Summary judgment is appropriate if no genuine issue of material fact exists and the moving party is entitled to judgment as a matter of law. M K Corp. v. Farmers State Bank (1986), Ind. App., 496 N.E.2d 111, 112; Indiana State Highway Dept. v. Robertson (1985) Ind. App., 482 N.E.2d 495, 497.
IC 32-8-3-1 prescribes who may be eligible to acquire a mechanic's lien. In order to be able to secure a mechanic's lien a person or entity must be a contractor, subcontractor, mechanic, lessor leasing construction and other equipment and tools, whether or not an operator is also provided by the lessor, journeyman, laborer or any other person "performing labor or furnishing materials or machinery, including the leasing of equipment or tools used, for the erection, altering, repairing or removing of any . . . structure," etc. Neither the union nor any of the benefit funds come within the definition.

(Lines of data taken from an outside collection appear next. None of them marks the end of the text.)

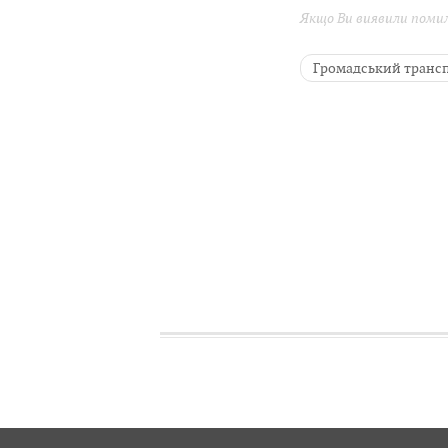
Якщо Ви виявили помилк
Громадський транс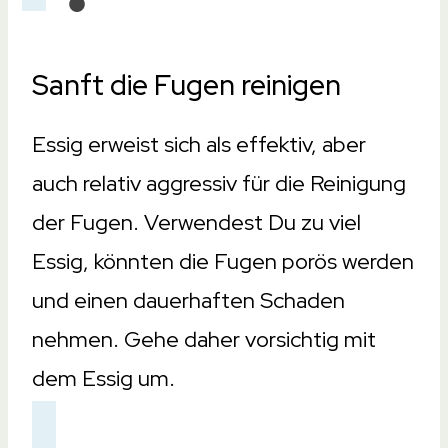
Sanft die Fugen reinigen
Essig erweist sich als effektiv, aber
auch relativ aggressiv für die Reinigung
der Fugen. Verwendest Du zu viel
Essig, könnten die Fugen porös werden
und einen dauerhaften Schaden
nehmen. Gehe daher vorsichtig mit
dem Essig um.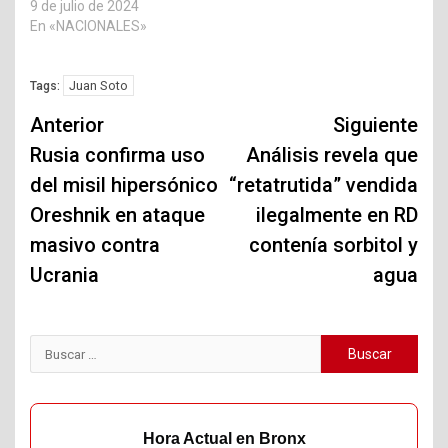
9 de julio de 2024
En «NACIONALES»
Juan Soto
Tags:
Navegación
Anterior
Siguiente
de
Rusia confirma uso
Análisis revela que
del misil hipersónico
“retatrutida” vendida
entradas
Oreshnik en ataque
ilegalmente en RD
masivo contra
contenía sorbitol y
Ucrania
agua
Buscar:
Hora Actual en Bronx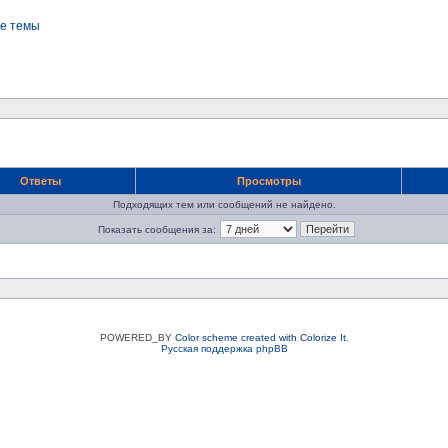
е темы
Ответы
Просмотры
Подходящих тем или сообщений не найдено.
Показать сообщения за:
POWERED_BY
Color scheme created with Colorize It
.
Русская поддержка phpBB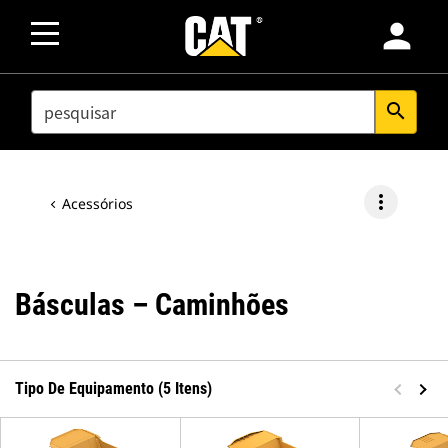
person
SEARCH
search
more_vert
Acessórios
Básculas – Caminhões
Tipo De Equipamento (5 Itens)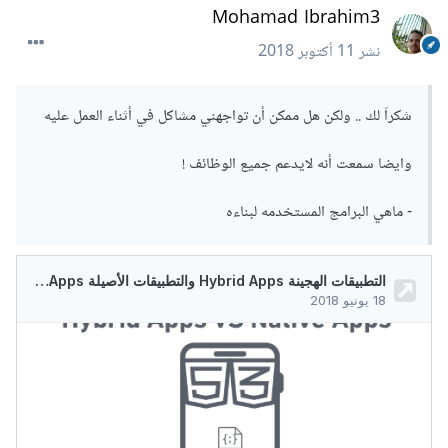
Mohamad Ibrahim3
نشر
11 أكتوبر 2018
شكراَ لك .. ولكن هل ممكن أن تواجهني مشاكل في أثناء العمل عليه
وايضا سمعت أنه لايدعم جميع الوظائف !
- ماهي البرامج المستخدمه لبناءه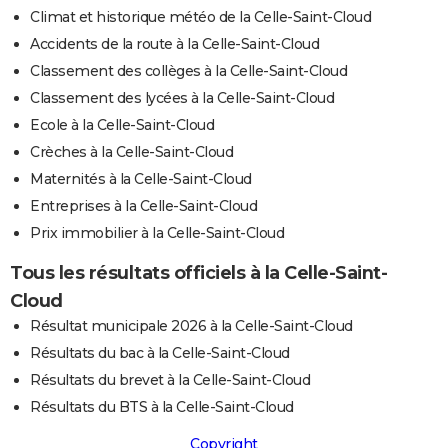
Climat et historique météo de la Celle-Saint-Cloud
Accidents de la route à la Celle-Saint-Cloud
Classement des collèges à la Celle-Saint-Cloud
Classement des lycées à la Celle-Saint-Cloud
Ecole à la Celle-Saint-Cloud
Crèches à la Celle-Saint-Cloud
Maternités à la Celle-Saint-Cloud
Entreprises à la Celle-Saint-Cloud
Prix immobilier à la Celle-Saint-Cloud
Tous les résultats officiels à la Celle-Saint-
Cloud
Résultat municipale 2026 à la Celle-Saint-Cloud
Résultats du bac à la Celle-Saint-Cloud
Résultats du brevet à la Celle-Saint-Cloud
Résultats du BTS à la Celle-Saint-Cloud
Copyright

A contractor is one who makes an agreement with another to do a piece of work, retains in himself control of the means, method and manner of producing the product without being subject to the employer's control except as to the result, and under circumstances where neither party has the right to terminate the contract at will. Nash v. Meguschar (1950), 228 Ind. 216, 91 N.E.2d 361, 363; Heffner v. White (1942), 113 Ind. App. 296, 45 N.E.2d 342, 345. Similarly a subcontractor is one who agrees to do something for another, but is not controlled or subject to the control of the other in the manner or method of accomplishing the result contracted for. Gross Income Tax Division v. Fort Pitt Bridge Works (1949), 227 Ind. 538, 86 N.E.2d 685, 689. Appellants have presented no evidence nor have they argued that the collective bargaining agreement, albeit a contract, called for either the union or the fringe benefit funds to control the work being done. That specific task was left to FLR which was a contractor in this matter. We find that neither the union nor the fringe benefit funds were contractors or subcontractors. Clearly, they do not otherwise fit within the class of persons or entities entitled to raise and foreclose a mechanic's lien. They furnished neither labor nor materials. There was no error on this issue. Bethlehem was entitled to summary judgment as a matter of law.
We note that the issue of whether unions and fringe benefit funds may raise and enforce a mechanic's lien is a matter of first impression in Indiana. Precedent in other states comes out on both sides of the matter. See, e.g., Ridge Erection Co. v. Mountain States T. T. Co. (1976), 37 Colo. App. 477, 549 P.2d 408, 411 (finding that Colorado mechanic's lien statute did not include an express grant of a lien claim to trustees of employees' trust funds); Hawaii Carpenters' Trust Funds v. Aloe (1981), 63 Haw. 566, 633 P.2d 1106, 1113 (holding essentially that trustees of a trust fund could seek to enforce a mechanic's lien). We are, however, constrained to construe the Indiana statute strictly.
We feel constrained to point out, however, that just because the union and fringe benefits fund cannot pursue a mechanic's lien does not mean that Edwards and the other laborers cannot raise and foreclose a mechanic's lien for wages denied including the value of the fringe benefits denied. IC 32-8-3-1 states that a mechanic's lien may be had for ". . . the extent of the value of any labor done. . . ." In this case the extent of the value of labor done logically includes not only wages but also any fringe benefits contracted for because the workers agreed to provide their labor for wages and certain fringe benefits. There was no error in granting the summary judgments.
Affirmed.
STATON, J., and MILLER, P.J., concur.